Extract>
Description
This one, for me, is less of a a literal description than an illustration of a though process I've been going through in the past few months.
Kiln image based on ancient clay kilns, and glaze in final panel based on images of modern glazes I could find, but everything else imagined.
Description
This comic was made based on some of my museum experience. So many artifacts need special handling based on their own stability, age, and special circumstances. And while there’s education for that, learning how to handle myself has been a much larger learning curve.
Citations
Panel 1: Red Coiled-style ware, from memory; all other pottery imagined
Panel 2: Yellow Beaker People ware, from memory; Glass inspired by personal collection; all other pottery imagined
Panel 3: Based on images of broken storage jar, Hecht Museum
Panel 4: (clockwise from left) Based on the Portland Vase, cameo glass; Cage cup from the Musei Civici di Padova; Based on charred pots; Based on supported spindle bowls
Description
So much of learning about something I've had my whole life has been going back and remembering all of the moments from the past. A distant school memory, from near the start of my clear memories, comes back frequently. I might have been a clueless child circling the netball courts, but I was listening nonetheless.

Exercise goal> Under "Citations" in the comic notes, list every source that a panel is said to be "Based on".

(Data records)
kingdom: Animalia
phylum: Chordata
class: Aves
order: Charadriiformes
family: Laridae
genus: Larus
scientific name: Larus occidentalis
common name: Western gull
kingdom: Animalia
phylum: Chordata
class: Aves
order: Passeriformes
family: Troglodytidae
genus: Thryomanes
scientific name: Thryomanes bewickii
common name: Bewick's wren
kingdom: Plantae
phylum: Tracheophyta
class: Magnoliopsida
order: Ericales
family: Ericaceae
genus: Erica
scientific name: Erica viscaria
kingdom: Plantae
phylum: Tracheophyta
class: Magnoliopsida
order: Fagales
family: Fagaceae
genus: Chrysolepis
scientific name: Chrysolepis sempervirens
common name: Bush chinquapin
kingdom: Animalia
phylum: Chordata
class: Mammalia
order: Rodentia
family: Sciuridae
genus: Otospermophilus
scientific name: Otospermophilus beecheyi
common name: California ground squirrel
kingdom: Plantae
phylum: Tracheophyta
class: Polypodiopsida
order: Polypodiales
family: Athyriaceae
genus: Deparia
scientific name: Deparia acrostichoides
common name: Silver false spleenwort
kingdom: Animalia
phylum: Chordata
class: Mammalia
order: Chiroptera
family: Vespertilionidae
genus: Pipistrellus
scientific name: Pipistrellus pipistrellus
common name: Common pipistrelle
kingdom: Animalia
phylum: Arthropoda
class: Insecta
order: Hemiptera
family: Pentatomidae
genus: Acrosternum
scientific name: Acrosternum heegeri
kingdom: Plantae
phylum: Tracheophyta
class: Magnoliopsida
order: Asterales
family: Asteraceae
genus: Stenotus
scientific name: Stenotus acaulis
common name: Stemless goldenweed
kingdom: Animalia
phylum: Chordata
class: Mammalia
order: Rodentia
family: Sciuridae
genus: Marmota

Task output>
- Images of a broken storage jar, Hecht Museum (Panel 3)
- The Portland Vase, cameo glass (Panel 4)
- Charred pots (Panel 4)
- Supported spindle bowls (Panel 4)